**REQUIRED WORK:** Using the data that follows, give the number of lines in which the word "left" occurs. Write only the number.
------------------------
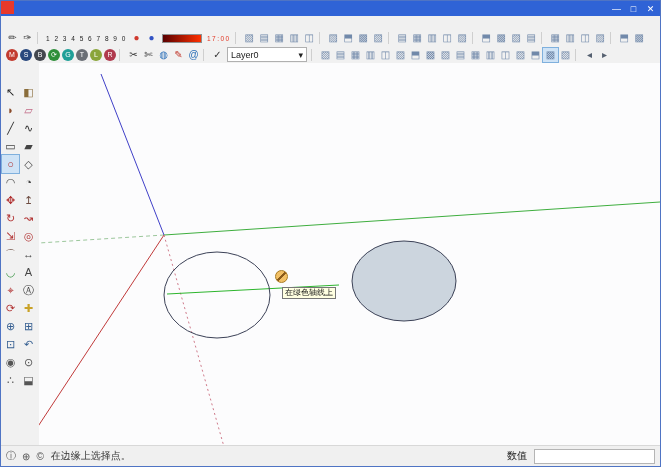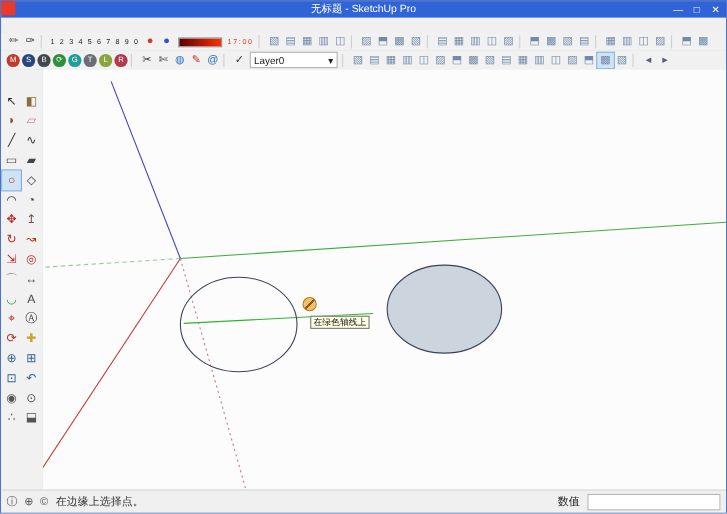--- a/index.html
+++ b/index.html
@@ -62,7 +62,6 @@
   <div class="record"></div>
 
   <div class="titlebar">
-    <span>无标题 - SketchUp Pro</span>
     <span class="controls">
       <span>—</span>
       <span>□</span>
------------------------
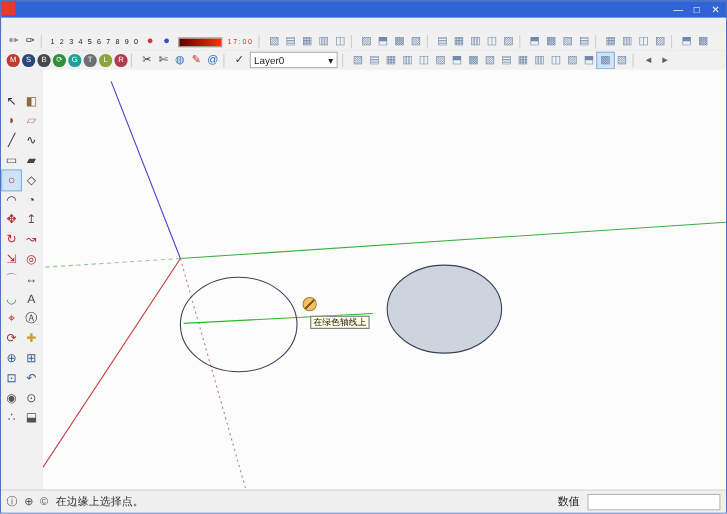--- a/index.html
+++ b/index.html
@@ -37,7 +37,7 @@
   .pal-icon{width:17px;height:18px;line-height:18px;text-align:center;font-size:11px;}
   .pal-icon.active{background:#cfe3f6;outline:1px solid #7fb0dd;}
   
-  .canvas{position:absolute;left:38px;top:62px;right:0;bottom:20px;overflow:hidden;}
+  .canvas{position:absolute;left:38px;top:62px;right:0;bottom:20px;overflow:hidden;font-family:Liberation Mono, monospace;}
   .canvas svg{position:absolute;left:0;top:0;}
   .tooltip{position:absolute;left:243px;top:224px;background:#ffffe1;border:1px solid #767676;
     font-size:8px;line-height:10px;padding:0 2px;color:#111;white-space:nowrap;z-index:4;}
------------------------
**TASK RESULT:** 4